# Your favorite powdered beef/chicken/fish stock?



## agp (Apr 1, 2013)

What's your favorite powdered beef/chicken/fish stock? Please share!


----------



## schanop (Apr 1, 2013)

Ajinomoto, shimaya dashi powder.


----------



## franzb69 (Apr 1, 2013)

what schanop said. beyond that i don't do instant stuff.

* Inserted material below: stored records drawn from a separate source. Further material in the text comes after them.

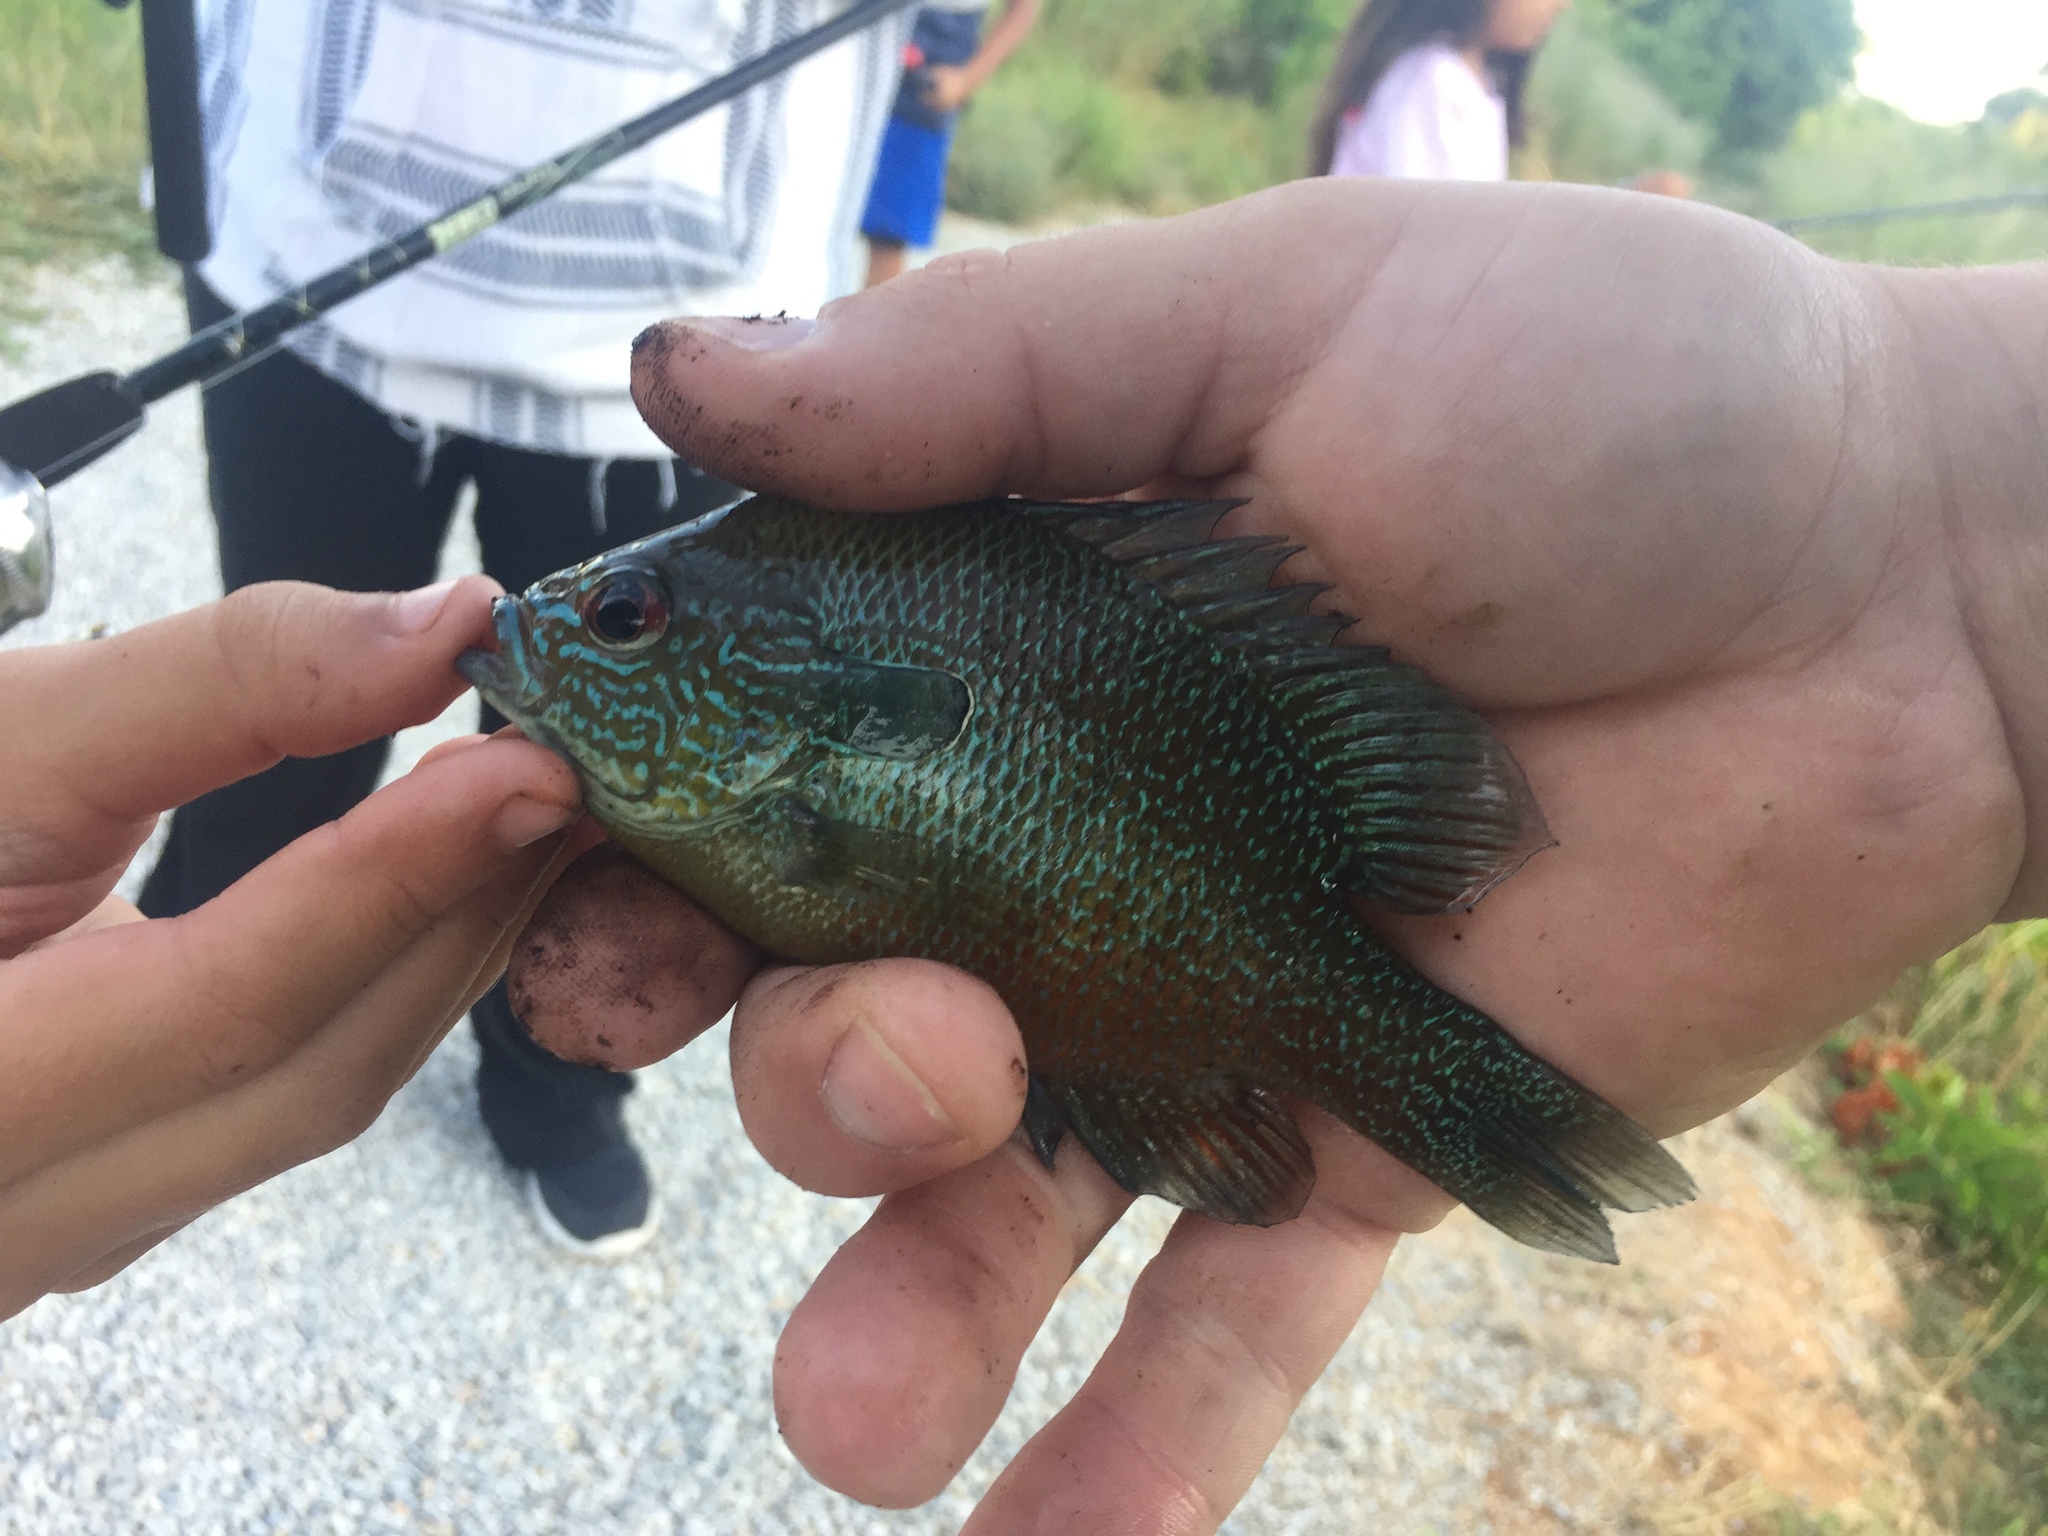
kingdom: Animalia
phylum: Chordata
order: Perciformes
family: Centrarchidae
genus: Lepomis
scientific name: Lepomis megalotis
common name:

i like reduced stuff you can get off the shelf, that is if i can find them.


----------



## El Pescador (Apr 2, 2013)

I have used Knorr for so long it's my go to, but I wouldn't say its the best thing out there, just that it's easy to get a consistent in taste. At times I wish that there was a low sodium version.


----------



## SpikeC (Apr 2, 2013)

It's not powdered, butt Savory Choice broth concentrate works pretty well for me. One packet makes a cup of broth, and it comes in a reduced sodium version.


----------



## mzer (Apr 2, 2013)

Ariake is excellent.


----------



## Jmadams13 (Apr 2, 2013)

I eat a lot or ramen, but never use the packets. I save them for use later. One packet to 1 1/2qts water makes a okay broth, be it a little weak. Any less water its too salty


----------



## DevinT (Apr 2, 2013)

I like Knorr from the Asian market, it's a little different than the regular. 

Hoss


----------



## panda (Apr 12, 2013)

not a powder but i swear by this stuff. chicken demi!
http://www.gatewaygourmet.com/poulet.htm


----------



## ayeung74 (Apr 29, 2013)

I used Dashida granulated beef stock which you can get in you local Asian market if it stocks Japanese or Korean products.


----------